What is required:
Count the lines in the records below that contain the string "this" with matching case, and give only that number.
━━━━━ Data to process
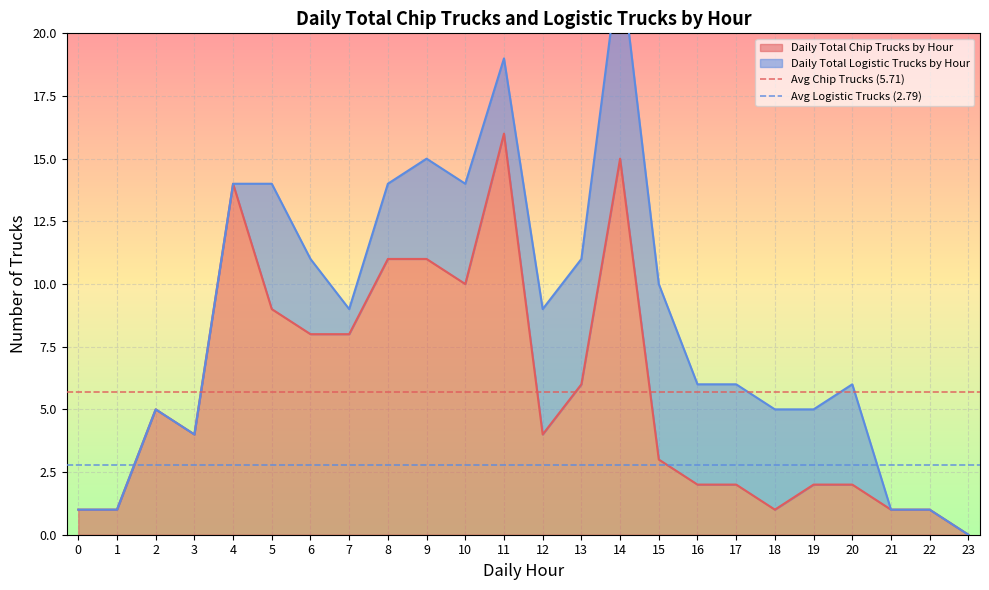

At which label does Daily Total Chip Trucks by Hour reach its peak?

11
━━━━━━━━━━
━━━━━ Data to process
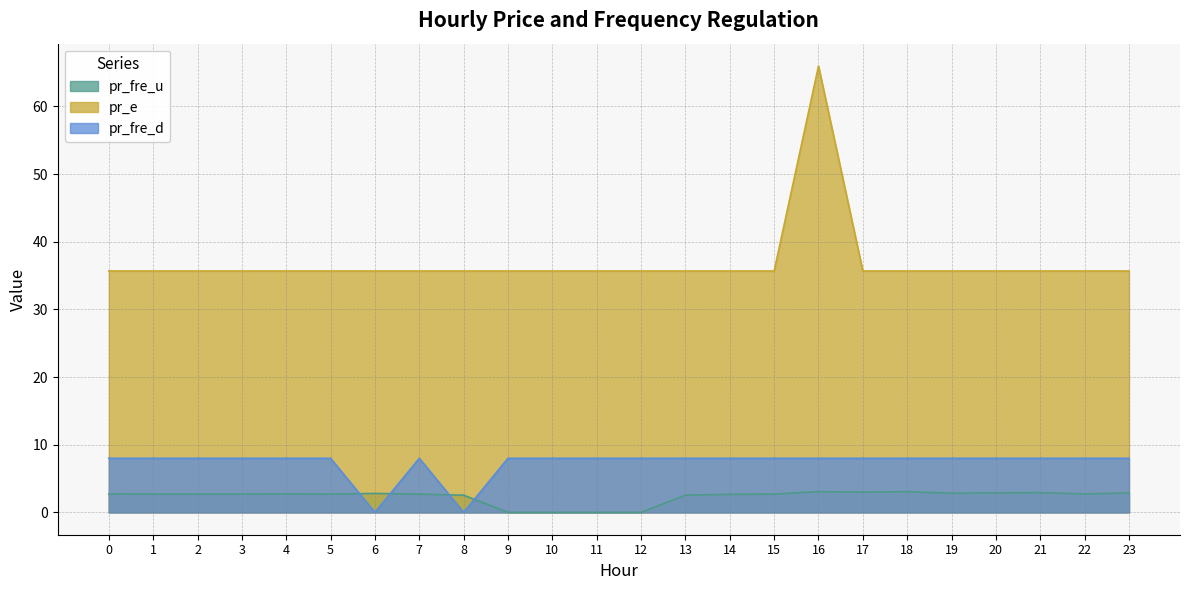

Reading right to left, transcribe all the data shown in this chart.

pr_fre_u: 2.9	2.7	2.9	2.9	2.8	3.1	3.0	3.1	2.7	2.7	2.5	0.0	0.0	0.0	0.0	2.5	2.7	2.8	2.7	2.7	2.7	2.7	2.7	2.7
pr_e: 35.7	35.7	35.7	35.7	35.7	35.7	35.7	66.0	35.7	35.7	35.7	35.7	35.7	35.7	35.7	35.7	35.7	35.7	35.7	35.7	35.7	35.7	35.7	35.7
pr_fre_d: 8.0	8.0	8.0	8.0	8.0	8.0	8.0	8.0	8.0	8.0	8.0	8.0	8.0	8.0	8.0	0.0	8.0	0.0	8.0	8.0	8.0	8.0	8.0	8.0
━━━━━━━━━━
Response:
1